[Collected data entries]
-----

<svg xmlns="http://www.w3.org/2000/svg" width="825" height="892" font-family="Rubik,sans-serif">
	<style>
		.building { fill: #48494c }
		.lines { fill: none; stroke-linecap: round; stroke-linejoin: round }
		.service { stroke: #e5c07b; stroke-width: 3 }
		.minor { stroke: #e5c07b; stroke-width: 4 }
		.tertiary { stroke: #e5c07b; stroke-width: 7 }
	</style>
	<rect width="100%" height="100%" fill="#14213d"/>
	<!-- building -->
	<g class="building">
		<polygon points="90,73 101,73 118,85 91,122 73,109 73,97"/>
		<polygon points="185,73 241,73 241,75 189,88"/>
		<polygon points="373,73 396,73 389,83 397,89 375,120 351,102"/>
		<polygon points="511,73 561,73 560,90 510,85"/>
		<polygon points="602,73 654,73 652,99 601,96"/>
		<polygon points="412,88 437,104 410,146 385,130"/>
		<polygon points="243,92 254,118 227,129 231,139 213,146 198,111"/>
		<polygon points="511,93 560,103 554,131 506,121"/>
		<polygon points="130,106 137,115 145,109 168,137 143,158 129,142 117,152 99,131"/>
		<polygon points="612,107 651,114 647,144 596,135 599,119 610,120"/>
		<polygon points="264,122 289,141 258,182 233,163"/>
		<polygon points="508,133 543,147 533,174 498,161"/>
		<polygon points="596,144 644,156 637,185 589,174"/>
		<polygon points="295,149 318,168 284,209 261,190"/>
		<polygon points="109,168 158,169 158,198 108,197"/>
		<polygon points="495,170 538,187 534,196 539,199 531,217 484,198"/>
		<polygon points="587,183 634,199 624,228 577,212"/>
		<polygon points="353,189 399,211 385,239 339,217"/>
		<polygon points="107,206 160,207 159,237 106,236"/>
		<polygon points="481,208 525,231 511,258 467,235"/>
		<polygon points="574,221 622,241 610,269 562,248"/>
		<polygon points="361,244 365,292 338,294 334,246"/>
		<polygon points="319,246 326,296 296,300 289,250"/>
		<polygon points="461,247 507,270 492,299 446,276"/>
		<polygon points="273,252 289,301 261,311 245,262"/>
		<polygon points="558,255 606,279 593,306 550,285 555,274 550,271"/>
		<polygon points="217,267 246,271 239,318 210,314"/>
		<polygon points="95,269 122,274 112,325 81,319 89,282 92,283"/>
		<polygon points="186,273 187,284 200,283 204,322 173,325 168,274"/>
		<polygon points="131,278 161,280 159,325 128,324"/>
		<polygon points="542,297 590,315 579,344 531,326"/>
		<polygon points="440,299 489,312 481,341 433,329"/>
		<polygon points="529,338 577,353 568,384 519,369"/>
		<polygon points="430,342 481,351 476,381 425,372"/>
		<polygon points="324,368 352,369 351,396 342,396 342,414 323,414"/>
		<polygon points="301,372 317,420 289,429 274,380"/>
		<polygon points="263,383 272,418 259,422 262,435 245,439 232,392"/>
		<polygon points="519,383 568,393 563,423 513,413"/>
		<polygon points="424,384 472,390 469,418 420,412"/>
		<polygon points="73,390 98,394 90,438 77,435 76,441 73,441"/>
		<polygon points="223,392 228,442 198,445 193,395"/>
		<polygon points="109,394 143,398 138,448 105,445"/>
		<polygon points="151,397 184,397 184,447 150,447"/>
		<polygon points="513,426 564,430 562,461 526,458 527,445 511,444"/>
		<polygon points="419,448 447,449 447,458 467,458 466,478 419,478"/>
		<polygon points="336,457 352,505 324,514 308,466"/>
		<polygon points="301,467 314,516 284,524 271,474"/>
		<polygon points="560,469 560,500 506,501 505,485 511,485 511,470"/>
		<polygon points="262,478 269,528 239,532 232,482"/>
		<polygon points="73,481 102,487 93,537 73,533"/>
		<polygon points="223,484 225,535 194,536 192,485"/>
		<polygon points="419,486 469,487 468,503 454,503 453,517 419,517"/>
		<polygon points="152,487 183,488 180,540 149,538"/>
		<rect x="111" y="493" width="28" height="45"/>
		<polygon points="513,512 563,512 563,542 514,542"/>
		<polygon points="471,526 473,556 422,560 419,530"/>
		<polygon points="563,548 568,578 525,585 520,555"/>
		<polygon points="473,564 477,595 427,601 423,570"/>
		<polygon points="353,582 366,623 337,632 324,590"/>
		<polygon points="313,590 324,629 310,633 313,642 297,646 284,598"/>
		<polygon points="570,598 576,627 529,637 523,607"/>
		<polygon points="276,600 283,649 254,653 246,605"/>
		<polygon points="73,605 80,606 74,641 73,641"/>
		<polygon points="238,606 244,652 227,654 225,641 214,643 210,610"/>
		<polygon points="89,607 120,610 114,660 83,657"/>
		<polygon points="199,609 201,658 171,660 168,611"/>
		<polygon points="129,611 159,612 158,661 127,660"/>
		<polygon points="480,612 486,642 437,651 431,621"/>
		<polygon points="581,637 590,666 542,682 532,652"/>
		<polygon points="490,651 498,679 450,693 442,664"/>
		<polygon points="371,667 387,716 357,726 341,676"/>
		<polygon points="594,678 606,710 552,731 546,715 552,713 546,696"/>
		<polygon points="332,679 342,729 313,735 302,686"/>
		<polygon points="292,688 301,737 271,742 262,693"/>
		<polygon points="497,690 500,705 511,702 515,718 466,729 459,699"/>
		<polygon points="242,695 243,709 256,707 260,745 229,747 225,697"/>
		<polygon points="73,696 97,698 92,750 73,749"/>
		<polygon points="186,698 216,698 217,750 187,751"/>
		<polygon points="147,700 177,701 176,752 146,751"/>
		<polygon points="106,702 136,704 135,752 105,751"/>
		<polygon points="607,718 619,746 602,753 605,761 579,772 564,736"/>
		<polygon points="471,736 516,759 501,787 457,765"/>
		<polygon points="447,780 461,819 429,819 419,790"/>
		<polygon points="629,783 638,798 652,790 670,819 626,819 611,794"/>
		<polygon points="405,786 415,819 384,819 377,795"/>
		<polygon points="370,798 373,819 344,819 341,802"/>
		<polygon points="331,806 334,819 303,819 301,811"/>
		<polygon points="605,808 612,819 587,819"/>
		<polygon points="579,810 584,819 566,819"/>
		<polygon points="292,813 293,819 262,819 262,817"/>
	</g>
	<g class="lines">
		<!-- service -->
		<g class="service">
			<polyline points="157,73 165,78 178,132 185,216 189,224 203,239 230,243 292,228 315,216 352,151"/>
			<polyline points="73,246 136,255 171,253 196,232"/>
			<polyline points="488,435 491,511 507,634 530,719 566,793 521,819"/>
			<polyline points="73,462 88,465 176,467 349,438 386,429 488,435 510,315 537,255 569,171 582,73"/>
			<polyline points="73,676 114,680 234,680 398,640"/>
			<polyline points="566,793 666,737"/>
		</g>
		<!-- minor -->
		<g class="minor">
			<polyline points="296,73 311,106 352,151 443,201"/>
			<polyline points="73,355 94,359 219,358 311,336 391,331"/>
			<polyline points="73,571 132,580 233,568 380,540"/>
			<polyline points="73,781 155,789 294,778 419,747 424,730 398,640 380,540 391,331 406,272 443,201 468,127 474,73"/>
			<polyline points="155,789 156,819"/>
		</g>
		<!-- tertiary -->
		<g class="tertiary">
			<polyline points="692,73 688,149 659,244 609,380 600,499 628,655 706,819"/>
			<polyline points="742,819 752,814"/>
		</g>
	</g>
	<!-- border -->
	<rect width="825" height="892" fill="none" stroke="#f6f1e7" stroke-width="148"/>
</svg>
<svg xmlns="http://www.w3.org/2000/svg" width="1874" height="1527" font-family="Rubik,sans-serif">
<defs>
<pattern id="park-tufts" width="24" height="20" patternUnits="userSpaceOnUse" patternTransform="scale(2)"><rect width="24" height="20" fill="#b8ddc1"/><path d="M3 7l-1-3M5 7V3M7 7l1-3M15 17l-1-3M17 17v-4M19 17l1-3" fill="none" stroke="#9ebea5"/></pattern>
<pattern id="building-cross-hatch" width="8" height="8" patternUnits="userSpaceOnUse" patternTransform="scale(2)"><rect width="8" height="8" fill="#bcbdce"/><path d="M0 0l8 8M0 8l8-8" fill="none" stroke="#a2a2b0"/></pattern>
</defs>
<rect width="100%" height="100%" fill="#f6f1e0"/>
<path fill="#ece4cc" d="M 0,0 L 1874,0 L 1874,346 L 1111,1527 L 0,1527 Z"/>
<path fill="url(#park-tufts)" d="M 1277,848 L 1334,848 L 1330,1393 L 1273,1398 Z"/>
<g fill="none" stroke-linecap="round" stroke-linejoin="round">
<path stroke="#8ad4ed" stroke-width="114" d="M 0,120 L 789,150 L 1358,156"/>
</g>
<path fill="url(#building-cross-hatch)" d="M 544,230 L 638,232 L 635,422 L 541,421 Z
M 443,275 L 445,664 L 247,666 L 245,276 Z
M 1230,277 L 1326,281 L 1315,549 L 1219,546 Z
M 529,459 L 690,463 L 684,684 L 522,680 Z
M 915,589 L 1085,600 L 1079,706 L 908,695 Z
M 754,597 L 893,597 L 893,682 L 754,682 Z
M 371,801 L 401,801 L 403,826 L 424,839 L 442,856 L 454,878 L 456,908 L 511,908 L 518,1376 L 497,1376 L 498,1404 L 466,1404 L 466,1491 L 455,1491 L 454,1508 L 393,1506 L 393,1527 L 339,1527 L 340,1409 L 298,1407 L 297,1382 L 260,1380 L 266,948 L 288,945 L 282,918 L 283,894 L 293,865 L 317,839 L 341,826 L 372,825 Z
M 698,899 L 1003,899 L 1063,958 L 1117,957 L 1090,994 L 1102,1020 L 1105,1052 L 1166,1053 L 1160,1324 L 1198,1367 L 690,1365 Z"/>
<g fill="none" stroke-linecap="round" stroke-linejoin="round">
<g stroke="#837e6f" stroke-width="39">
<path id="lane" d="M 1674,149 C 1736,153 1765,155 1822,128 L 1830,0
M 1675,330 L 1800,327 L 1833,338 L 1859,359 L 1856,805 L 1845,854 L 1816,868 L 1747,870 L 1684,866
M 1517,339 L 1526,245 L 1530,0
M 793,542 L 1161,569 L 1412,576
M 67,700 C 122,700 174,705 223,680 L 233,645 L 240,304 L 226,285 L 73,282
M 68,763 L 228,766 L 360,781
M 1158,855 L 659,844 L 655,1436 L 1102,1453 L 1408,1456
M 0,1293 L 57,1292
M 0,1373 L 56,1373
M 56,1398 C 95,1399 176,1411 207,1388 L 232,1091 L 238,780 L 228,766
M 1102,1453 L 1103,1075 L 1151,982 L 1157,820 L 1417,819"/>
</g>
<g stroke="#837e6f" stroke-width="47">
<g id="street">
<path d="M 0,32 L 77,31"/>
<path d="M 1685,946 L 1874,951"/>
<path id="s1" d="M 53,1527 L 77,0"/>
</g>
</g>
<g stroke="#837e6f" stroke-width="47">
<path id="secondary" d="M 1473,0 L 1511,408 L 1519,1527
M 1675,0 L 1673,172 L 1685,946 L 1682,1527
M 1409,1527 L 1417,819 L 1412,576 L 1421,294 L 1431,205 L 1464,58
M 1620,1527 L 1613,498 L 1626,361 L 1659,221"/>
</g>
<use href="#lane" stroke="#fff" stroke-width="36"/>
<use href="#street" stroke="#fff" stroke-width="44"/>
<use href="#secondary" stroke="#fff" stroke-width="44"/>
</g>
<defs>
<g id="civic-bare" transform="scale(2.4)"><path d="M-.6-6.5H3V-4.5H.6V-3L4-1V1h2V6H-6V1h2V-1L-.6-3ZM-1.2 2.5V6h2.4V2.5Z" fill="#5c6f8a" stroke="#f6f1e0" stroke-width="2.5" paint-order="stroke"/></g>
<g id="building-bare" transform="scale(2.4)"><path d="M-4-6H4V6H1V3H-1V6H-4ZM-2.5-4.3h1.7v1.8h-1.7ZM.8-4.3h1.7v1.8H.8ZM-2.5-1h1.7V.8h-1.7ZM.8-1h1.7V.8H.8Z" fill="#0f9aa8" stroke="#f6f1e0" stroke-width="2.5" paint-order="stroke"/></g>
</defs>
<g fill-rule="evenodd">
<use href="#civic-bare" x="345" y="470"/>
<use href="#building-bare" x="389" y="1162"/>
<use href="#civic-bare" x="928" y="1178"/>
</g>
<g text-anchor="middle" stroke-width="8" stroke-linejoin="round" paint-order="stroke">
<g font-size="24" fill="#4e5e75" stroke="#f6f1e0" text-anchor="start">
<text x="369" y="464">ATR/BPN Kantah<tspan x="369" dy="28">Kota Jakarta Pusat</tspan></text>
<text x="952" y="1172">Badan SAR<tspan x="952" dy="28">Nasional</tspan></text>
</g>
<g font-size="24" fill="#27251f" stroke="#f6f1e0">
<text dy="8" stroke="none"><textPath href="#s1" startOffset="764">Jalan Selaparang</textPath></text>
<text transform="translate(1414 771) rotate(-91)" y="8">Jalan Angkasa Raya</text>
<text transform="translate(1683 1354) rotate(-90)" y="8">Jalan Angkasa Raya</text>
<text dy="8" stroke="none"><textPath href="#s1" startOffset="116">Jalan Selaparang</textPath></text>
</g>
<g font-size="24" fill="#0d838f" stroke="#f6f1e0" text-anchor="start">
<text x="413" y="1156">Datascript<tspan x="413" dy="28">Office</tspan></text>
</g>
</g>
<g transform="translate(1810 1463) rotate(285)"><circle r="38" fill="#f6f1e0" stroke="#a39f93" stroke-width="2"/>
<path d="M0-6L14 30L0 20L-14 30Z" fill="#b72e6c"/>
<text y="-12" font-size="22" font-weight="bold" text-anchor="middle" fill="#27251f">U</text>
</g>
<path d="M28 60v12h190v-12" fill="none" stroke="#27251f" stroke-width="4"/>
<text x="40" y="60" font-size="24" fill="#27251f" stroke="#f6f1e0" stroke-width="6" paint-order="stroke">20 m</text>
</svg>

-----

### Task brief
Your answer should hold every line of the entries that contains the string "middle".

### Written answer
<g text-anchor="middle" stroke-width="8" stroke-linejoin="round" paint-order="stroke">
<text y="-12" font-size="22" font-weight="bold" text-anchor="middle" fill="#27251f">U</text>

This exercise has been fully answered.